Washington: FICCI president Pankaj Patel slammed the Reserve Bank of India over its reluctance to cut interest rate, saying its policies were "not industry- friendly" and posed a hurdle in the country's economic growth.
In its latest monetary policy review on October 4, the RBI had kept the policy rate unchanged at 6 percent even as it cut the growth forecast to 6.7 percent for the current fiscal.
Patel said such a move was "anti-growth".
"RBI is not behaving properly. It (RBI policy) is anti- growth," Patel told a group of Indian reporters here.
Indian industry, Patel said, wishes that there be a drop in interest rates, on which, he said, the RBI has adopted a rigid approach.
"We want a drop in interest rate. This (interest rate) is a huge problem now for us. Real interest rate in India today is touching six percent," he said, arguing that there should be balance between growth, inflation, and interest rates.
"Inflation is necessary irrespective of growth. There has been no growth without inflation," a visibly upset Patel said, adding that his views were known to the RBI and the government.

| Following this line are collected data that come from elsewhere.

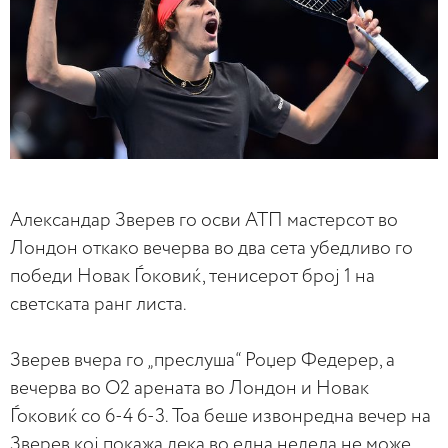
Александар Зверев го осви АТП мастерсот во
Лондон откако вечерва во два сета убедливо го
победи Новак Ѓоковиќ, тенисерот број 1 на
светската ранг листа.
Зверев вчера го „преслуша“ Роџер Федерер, а
вечерва во О2 арената во Лондон и Новак
Ѓоковиќ со 6-4 6-3. Тоа беше извонредна вечер на
Зверев кој покажа дека во една недела не може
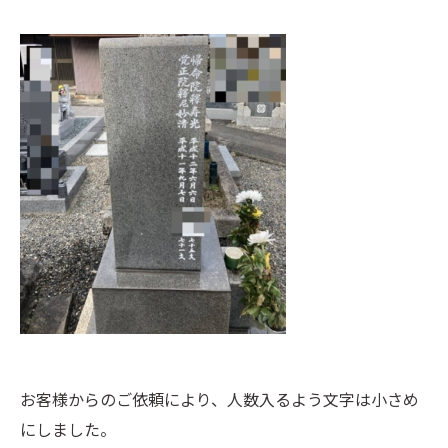
お客様からのご依頼により、人数入るよう文字は小さめ
にしました。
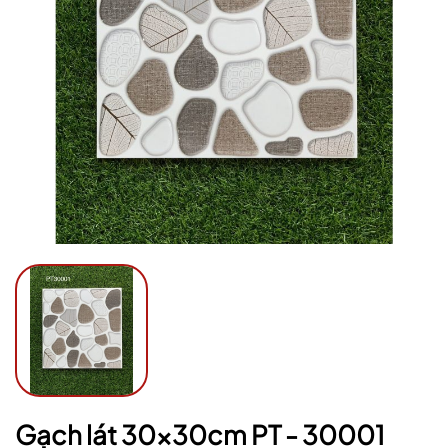
Ngày hết hạn:
Điều kiện:
Gạch lát 30x30cm PT - 30001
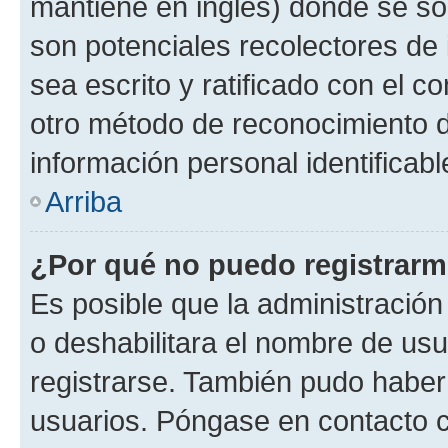
mantiene en inglés) donde se solic
son potenciales recolectores de 
sea escrito y ratificado con el 
otro método de reconocimiento de
información personal identificab
Arriba
¿Por qué no puedo registrar
Es posible que la administración
o deshabilitara el nombre de usu
registrarse. También pudo haber 
usuarios. Póngase en contacto co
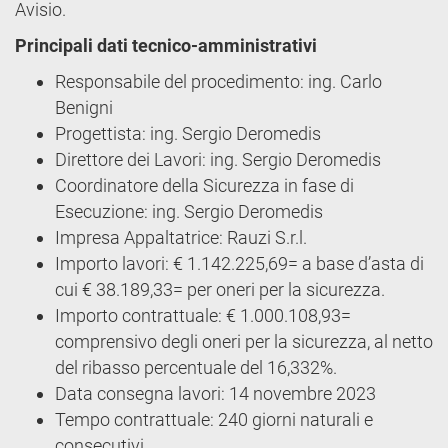
Avisio.
Principali dati tecnico-amministrativi
Responsabile del procedimento: ing. Carlo
Benigni
Progettista: ing. Sergio Deromedis
Direttore dei Lavori: ing. Sergio Deromedis
Coordinatore della Sicurezza in fase di
Esecuzione: ing. Sergio Deromedis
Impresa Appaltatrice: Rauzi S.r.l.
Importo lavori: € 1.142.225,69= a base d’asta di
cui € 38.189,33= per oneri per la sicurezza.
Importo contrattuale: € 1.000.108,93=
comprensivo degli oneri per la sicurezza, al netto
del ribasso percentuale del 16,332%.
Data consegna lavori: 14 novembre 2023
Tempo contrattuale: 240 giorni naturali e
consecutivi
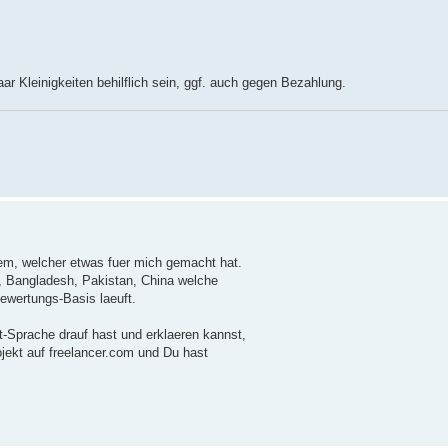
ar Kleinigkeiten behilflich sein, ggf. auch gegen Bezahlung.
em, welcher etwas fuer mich gemacht hat.
n, Bangladesh, Pakistan, China welche
Bewertungs-Basis laeuft.
et-Sprache drauf hast und erklaeren kannst,
ojekt auf freelancer.com und Du hast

Patel is leading a delegation of Indian industrialists to attend events on the sidelines of the annual meeting of the International Monetary Fund and the World Bank.
"A tighter monetary policy is hurting India's economic growth," Rashesh C Shah, senior vice-president of Federation of Indian Chambers of Commerce and Industry (FICCI) said, as he chipped in to express the prevailing sentiment against the RBI among the countrys corporate sector.
"On the other hand, the government has adopted a business-friendly policy," said Shah.
FICCI secretary general, Sanjaya Baru, said it is a myth that there is no new jobs creation.
"Because we do not have produce annual employment data, so everyone is talking in thin air. The bulk of the work force has been created in sectors that have created this six percent growth," Baru said, adding that a lot of these jobs are in informal sectors.
"To accelerate growth, moving forward, it is clear that the government doesn't have the capacity. The private sector has to do it. Therefore, you need to ensure that there is conducive policy environment," he said.
"Message for the government is -- let's go forward," he added.
Another member of the delegation, former president of FICCI, Rajan Bharati Mittal, said technology is destined to play an important part in India's growth.
"Once they get into mass production, countries like India should be worried about the impact of automation on jobs and employment," said Mittal.